__Reading text__
* * *

Kindergarten: first steps in a grown-up world. All dressed up and ready to go -- `They look so new'

THE first day of anything is tough, particularly when you're only five years old. The kids who had come here to the Hennigan School on their first day of kindergarten lined up in the main hall with their mothers; they were as wide-eyed as if their eyelids had been pulled back with tape.

``They look so new. . . . She has on her little pink coat. She looks so new,'' said Principal Eleanor Perry, smiling toward a young lady wearing three bows and a pink parka in honor of the occasion.

Mrs. Williams, a kindergarten teacher, was admiring another little girl's Pound Puppy: ``He has a scrunched up face,'' she said.

``He's just scared,'' explained the little girl in a matter of fact and condescending tone, as one who is personally above being scared herself.

* * *

__Record set__
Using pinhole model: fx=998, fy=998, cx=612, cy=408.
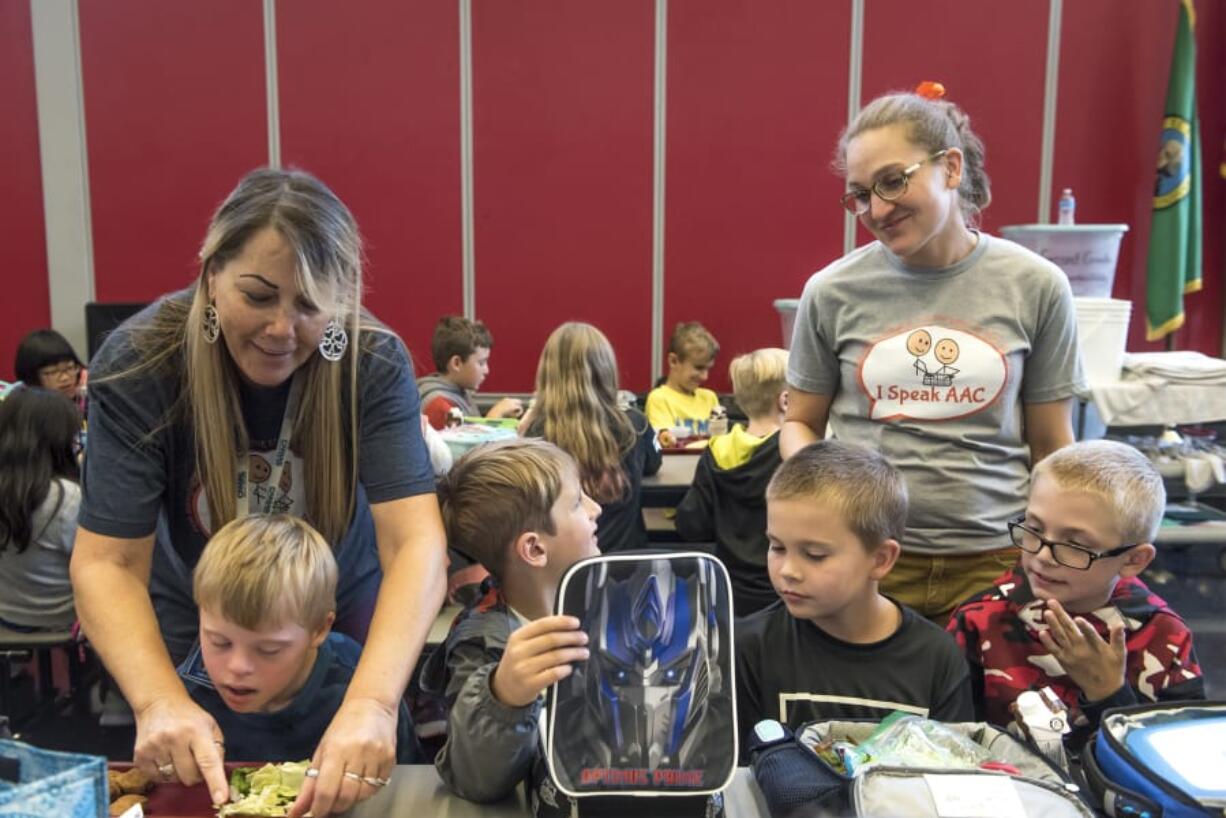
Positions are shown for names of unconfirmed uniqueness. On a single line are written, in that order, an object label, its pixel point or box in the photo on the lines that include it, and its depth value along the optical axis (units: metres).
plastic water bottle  4.74
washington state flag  5.51
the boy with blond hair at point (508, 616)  1.13
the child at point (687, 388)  4.97
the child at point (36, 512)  2.95
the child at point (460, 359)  4.57
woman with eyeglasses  1.81
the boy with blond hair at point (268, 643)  1.35
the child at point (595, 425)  3.18
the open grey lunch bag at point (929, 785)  1.01
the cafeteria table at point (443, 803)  1.17
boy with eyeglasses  1.52
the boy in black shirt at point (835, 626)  1.48
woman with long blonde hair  1.23
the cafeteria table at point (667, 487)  3.55
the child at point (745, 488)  3.17
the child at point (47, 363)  4.23
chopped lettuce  1.13
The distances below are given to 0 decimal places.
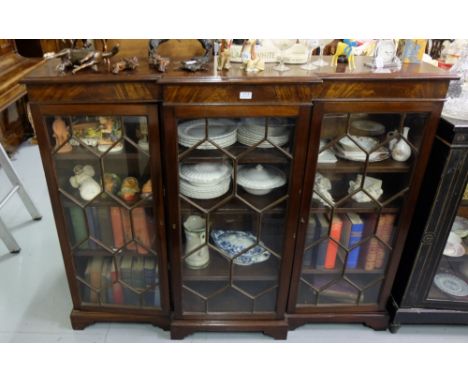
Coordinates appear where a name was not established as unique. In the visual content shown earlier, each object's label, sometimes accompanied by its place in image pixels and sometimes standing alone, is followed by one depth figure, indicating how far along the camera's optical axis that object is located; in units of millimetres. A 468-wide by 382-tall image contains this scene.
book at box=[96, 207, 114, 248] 1433
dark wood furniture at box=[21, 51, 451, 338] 1171
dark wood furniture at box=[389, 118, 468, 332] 1280
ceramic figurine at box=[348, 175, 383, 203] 1412
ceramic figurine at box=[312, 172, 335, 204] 1396
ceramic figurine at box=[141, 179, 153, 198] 1351
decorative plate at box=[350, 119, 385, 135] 1282
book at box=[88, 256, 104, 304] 1562
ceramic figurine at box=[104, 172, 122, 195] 1362
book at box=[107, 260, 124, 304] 1561
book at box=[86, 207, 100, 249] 1428
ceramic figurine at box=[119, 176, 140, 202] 1380
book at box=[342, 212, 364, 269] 1475
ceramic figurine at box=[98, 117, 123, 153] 1240
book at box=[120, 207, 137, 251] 1428
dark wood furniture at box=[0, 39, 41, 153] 2498
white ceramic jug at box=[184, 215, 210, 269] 1437
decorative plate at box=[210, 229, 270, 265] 1491
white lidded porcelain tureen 1358
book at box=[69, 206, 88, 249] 1422
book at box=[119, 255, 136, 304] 1544
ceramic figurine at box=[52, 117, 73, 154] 1241
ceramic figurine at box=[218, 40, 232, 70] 1260
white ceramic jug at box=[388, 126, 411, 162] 1302
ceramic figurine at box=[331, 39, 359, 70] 1273
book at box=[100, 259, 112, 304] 1562
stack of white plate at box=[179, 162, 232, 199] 1328
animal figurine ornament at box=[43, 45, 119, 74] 1218
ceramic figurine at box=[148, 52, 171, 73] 1210
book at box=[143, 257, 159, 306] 1546
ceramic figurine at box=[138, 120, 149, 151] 1244
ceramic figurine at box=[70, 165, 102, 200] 1368
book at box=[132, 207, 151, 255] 1415
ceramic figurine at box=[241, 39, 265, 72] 1208
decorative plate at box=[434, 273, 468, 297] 1613
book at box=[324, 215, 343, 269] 1470
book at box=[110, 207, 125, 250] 1429
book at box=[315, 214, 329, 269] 1467
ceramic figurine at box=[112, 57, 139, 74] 1203
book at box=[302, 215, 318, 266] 1464
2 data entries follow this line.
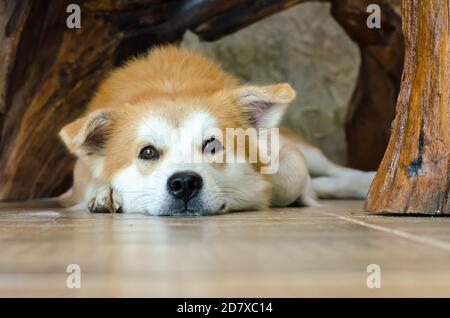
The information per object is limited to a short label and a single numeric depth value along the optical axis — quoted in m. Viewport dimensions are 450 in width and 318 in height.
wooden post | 0.89
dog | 1.03
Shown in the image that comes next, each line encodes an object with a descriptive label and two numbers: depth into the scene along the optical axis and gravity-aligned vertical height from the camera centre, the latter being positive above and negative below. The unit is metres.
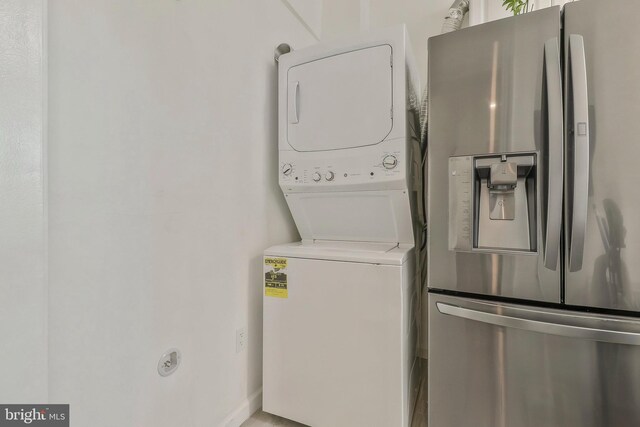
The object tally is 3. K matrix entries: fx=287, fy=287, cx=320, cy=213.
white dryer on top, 1.30 +0.37
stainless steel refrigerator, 0.87 -0.02
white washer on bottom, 1.17 -0.54
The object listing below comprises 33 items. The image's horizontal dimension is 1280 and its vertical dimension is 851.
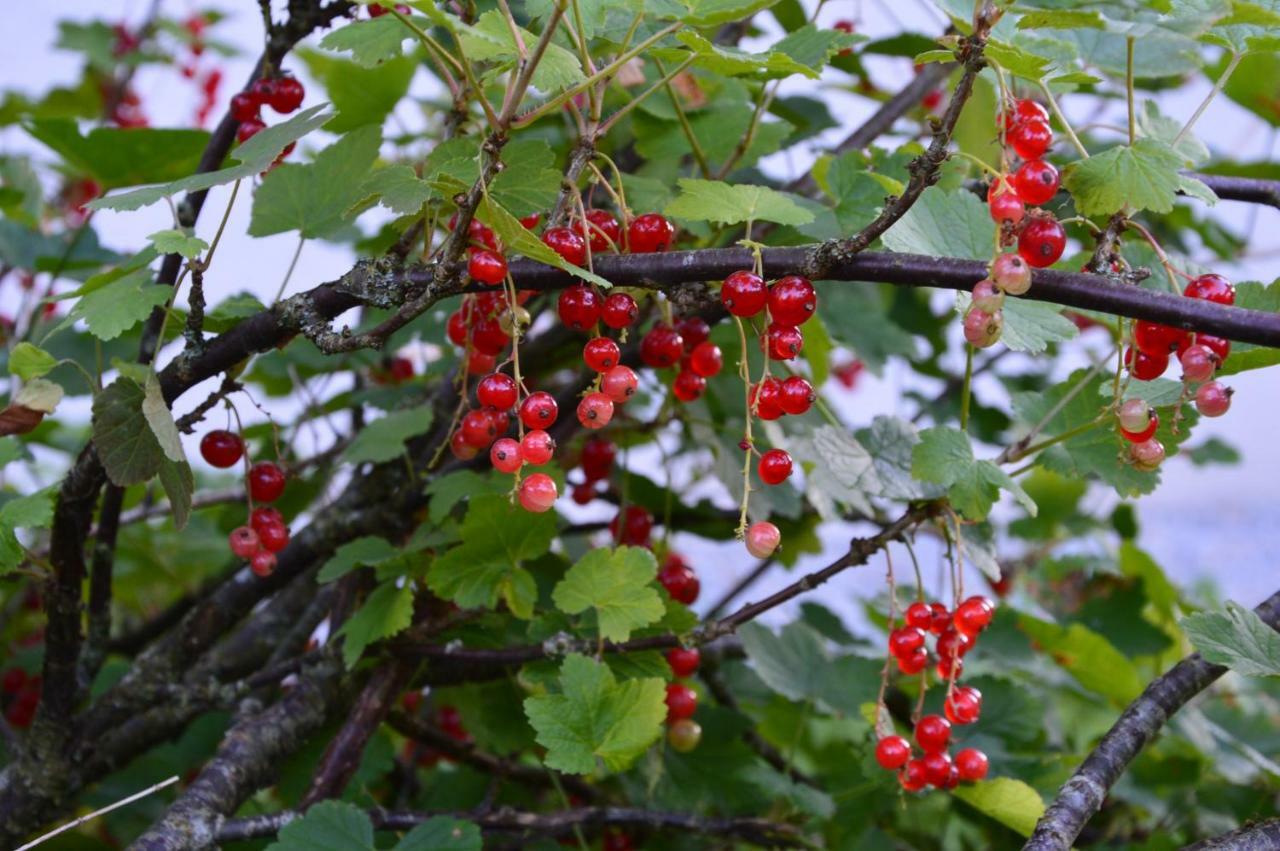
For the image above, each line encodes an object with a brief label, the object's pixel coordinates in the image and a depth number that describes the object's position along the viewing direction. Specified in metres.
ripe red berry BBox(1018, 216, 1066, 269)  0.91
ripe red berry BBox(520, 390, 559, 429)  0.94
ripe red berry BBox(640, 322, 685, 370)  1.00
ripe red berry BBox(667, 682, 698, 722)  1.09
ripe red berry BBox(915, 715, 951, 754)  1.01
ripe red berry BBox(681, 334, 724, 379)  1.01
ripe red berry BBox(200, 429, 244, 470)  1.01
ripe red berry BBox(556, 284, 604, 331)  0.94
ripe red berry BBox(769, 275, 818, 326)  0.92
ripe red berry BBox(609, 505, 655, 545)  1.12
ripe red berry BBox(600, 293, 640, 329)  0.94
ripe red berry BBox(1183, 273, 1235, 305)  0.92
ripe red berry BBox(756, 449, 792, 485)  0.96
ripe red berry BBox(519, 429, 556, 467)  0.94
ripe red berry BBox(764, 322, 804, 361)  0.94
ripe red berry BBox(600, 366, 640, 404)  0.94
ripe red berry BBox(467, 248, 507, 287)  0.92
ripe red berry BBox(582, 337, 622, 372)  0.94
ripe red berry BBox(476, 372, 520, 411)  0.94
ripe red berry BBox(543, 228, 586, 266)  0.93
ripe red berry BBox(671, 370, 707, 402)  1.01
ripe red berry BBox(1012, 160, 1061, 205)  0.91
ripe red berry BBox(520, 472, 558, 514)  0.96
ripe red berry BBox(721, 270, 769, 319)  0.92
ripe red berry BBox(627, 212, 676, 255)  0.96
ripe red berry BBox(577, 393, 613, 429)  0.93
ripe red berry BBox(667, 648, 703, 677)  1.09
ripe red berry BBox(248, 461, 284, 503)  1.04
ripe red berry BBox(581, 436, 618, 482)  1.16
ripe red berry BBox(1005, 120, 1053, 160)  0.92
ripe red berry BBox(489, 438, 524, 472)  0.95
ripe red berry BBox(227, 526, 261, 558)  1.02
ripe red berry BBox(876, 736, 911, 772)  1.01
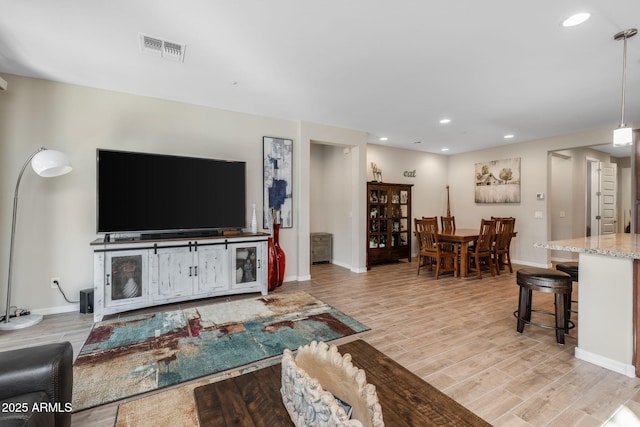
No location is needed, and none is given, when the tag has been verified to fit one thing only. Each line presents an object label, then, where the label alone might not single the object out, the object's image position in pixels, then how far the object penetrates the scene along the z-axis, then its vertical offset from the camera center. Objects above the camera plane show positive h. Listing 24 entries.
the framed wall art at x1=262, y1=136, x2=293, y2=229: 4.46 +0.51
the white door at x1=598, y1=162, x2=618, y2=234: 6.55 +0.28
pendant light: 2.26 +0.65
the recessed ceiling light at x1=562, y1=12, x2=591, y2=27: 2.06 +1.41
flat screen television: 3.25 +0.23
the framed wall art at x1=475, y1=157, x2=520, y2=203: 6.18 +0.66
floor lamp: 2.79 +0.41
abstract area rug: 2.01 -1.16
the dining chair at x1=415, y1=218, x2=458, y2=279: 4.91 -0.66
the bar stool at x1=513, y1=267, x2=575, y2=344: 2.51 -0.74
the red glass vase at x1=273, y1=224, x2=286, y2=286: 4.23 -0.70
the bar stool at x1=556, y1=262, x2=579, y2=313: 2.83 -0.60
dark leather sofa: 1.08 -0.72
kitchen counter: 2.10 -0.72
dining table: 4.78 -0.53
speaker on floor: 3.24 -1.00
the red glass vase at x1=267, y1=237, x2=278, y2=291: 4.11 -0.81
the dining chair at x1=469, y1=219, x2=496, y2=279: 4.86 -0.58
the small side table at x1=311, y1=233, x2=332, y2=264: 6.02 -0.76
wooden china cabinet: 5.88 -0.24
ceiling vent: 2.45 +1.46
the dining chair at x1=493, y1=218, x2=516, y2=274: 5.02 -0.51
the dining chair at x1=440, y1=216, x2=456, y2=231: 5.96 -0.26
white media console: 3.07 -0.69
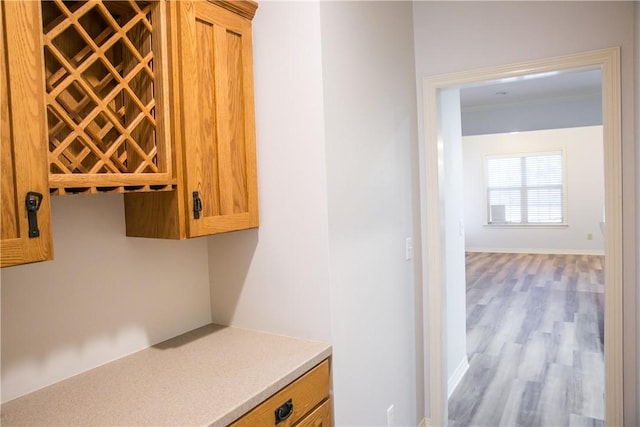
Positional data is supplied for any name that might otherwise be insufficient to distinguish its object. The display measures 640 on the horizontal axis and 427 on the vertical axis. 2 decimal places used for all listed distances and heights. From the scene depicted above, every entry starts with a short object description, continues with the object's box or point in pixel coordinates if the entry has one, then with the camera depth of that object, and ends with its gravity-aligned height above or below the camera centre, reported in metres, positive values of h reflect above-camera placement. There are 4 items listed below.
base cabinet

* * *

__Exercise instructions__
Write out the passage from the first-day-of-kindergarten article word for word, starting with "Kindergarten: first steps" and going on through "of the occasion.".

__Task answer__
Kindergarten: first steps in a grown-up world. All dressed up and ready to go -- `They look so new'

THE first day of anything is tough, particularly when you're only five years old. The kids who had come here to the Hennigan School on their first day of kindergarten lined up in the main hall with their mothers; they were as wide-eyed as if their eyelids had been pulled back with tape.

``They look so new. . . . She has on her little pink coat. She looks so new,'' said Principal Eleanor Perry, smiling toward a young lady wearing three bows and a pink parka in honor of the occasion.